→ **Instructions to follow**
When a line in the entries below contains the word "lines", copy that line.

→ **Dataset content**
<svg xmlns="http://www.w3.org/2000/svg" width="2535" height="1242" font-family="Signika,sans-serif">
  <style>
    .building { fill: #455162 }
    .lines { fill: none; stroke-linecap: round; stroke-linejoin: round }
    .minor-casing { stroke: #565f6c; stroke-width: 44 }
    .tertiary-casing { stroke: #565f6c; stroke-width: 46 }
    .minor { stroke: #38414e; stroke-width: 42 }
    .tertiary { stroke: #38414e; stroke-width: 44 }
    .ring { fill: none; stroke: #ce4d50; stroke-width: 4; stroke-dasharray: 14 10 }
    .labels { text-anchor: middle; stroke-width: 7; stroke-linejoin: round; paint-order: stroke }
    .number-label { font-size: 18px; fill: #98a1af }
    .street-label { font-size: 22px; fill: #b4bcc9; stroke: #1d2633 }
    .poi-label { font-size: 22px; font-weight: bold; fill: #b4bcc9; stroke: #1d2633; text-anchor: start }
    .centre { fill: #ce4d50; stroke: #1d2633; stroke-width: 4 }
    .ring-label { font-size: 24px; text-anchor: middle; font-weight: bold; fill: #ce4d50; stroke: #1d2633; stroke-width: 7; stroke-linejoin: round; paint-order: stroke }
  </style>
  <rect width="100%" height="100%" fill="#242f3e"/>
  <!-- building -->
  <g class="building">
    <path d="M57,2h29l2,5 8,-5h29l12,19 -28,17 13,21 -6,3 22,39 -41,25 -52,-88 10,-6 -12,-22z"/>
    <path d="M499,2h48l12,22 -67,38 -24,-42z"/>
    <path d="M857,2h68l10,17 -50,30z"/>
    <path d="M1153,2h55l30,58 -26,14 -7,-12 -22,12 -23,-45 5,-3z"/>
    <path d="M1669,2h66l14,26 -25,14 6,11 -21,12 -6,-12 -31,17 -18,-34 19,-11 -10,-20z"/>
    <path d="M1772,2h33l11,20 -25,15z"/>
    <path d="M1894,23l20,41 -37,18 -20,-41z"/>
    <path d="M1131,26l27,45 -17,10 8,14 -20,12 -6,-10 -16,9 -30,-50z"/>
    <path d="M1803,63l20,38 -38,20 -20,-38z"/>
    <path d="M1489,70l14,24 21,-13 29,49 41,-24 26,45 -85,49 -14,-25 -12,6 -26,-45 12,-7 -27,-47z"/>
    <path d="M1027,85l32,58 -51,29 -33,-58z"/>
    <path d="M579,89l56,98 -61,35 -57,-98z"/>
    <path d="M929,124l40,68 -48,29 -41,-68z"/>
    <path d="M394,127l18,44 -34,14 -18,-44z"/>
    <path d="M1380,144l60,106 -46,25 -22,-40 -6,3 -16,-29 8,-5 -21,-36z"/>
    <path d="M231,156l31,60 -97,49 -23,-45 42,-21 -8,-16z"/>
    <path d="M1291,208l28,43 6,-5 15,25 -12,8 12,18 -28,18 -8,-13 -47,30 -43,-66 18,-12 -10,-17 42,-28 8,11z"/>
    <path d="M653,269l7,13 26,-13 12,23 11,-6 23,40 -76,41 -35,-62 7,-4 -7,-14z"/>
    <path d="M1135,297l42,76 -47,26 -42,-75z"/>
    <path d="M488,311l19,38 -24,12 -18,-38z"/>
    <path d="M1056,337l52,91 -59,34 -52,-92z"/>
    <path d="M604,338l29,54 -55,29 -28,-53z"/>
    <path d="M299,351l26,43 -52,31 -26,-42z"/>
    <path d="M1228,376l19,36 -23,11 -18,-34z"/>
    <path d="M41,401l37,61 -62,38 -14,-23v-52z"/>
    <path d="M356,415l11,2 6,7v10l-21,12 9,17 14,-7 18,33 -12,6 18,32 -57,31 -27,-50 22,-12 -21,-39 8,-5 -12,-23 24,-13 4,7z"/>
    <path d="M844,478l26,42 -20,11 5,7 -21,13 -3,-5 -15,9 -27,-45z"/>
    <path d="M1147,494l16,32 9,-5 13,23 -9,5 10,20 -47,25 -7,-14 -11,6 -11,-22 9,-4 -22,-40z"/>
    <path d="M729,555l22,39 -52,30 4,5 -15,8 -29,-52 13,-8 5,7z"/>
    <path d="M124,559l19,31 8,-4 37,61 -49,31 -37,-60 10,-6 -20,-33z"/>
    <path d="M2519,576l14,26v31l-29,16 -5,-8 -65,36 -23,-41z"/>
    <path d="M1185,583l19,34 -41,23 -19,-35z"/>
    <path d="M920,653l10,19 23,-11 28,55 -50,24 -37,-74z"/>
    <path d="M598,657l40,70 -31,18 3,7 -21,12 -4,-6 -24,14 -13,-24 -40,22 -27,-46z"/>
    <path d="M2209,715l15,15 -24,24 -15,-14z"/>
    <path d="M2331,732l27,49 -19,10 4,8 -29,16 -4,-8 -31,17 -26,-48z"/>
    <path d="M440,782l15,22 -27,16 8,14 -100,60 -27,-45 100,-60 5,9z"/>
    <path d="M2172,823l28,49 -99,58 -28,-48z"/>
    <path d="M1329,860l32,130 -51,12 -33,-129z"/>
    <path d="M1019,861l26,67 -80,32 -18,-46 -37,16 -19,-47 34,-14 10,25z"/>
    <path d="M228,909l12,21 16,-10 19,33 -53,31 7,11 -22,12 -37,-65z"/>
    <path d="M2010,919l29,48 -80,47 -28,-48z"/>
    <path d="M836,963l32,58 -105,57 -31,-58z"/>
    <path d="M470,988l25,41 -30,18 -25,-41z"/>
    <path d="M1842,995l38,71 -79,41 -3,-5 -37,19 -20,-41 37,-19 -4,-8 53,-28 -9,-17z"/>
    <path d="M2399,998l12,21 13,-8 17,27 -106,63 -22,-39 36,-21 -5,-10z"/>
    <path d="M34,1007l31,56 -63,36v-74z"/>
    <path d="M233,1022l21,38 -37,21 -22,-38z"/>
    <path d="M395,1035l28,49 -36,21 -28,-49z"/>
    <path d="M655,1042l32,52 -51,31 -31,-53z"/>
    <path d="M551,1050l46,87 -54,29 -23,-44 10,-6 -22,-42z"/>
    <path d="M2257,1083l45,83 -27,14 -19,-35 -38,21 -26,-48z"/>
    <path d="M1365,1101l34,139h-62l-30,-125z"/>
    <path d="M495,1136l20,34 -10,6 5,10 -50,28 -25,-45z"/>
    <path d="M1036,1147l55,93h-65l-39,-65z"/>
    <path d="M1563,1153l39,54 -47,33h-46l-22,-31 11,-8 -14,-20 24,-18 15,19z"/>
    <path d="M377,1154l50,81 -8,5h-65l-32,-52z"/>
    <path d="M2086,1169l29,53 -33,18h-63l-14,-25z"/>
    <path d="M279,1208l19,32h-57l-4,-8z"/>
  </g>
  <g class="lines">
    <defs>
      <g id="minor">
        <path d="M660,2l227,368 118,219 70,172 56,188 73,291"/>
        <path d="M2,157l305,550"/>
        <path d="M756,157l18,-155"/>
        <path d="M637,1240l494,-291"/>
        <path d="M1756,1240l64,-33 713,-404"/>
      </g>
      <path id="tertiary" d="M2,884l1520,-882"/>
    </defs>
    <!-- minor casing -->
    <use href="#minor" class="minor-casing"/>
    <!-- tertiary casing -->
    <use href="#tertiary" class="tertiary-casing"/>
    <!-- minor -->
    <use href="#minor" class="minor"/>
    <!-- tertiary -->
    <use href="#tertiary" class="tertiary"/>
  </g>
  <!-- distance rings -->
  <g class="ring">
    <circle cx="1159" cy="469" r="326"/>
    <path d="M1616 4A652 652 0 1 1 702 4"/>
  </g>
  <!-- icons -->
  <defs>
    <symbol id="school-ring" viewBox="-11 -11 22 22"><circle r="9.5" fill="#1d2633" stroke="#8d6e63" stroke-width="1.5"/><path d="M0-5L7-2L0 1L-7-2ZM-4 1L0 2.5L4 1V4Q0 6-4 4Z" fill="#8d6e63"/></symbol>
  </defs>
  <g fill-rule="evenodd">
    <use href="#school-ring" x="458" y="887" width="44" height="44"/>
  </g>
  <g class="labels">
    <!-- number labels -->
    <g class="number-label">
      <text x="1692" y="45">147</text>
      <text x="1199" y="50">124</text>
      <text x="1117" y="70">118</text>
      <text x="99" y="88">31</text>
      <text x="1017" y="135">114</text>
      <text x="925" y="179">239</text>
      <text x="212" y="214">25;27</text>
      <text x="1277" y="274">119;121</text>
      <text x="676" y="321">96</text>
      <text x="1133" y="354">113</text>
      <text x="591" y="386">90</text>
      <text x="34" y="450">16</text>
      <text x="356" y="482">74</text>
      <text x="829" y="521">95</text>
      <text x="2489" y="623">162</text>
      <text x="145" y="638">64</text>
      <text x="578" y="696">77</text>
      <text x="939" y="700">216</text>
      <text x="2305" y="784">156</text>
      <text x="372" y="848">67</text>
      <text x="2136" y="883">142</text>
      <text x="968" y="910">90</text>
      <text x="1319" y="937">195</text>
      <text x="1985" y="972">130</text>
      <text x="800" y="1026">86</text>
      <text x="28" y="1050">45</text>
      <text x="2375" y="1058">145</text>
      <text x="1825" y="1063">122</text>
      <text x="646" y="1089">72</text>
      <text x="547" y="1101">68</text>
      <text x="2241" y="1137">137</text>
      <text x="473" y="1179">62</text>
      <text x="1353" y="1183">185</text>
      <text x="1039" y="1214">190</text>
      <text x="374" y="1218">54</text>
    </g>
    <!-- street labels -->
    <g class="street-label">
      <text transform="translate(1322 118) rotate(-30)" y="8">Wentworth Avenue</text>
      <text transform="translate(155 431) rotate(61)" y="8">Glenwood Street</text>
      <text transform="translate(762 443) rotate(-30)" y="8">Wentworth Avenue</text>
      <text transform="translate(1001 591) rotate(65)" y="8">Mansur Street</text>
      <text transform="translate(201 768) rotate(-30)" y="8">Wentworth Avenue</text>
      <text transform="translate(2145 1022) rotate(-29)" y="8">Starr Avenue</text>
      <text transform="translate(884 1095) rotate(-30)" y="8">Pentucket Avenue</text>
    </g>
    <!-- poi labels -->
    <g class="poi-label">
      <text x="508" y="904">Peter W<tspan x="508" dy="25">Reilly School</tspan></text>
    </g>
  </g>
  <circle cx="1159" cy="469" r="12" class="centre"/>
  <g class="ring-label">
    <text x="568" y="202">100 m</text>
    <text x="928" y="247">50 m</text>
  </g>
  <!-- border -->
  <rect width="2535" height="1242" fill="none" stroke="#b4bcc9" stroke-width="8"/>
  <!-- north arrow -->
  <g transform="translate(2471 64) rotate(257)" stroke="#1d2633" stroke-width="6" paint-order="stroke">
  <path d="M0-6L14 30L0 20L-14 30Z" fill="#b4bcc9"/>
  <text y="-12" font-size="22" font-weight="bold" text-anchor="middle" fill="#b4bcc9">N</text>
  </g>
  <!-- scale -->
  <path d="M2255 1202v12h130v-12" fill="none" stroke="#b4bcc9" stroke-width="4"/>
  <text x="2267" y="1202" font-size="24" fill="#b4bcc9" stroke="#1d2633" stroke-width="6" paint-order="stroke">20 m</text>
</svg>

→ **Response for this exercise**
    .lines { fill: none; stroke-linecap: round; stroke-linejoin: round }
  <g class="lines">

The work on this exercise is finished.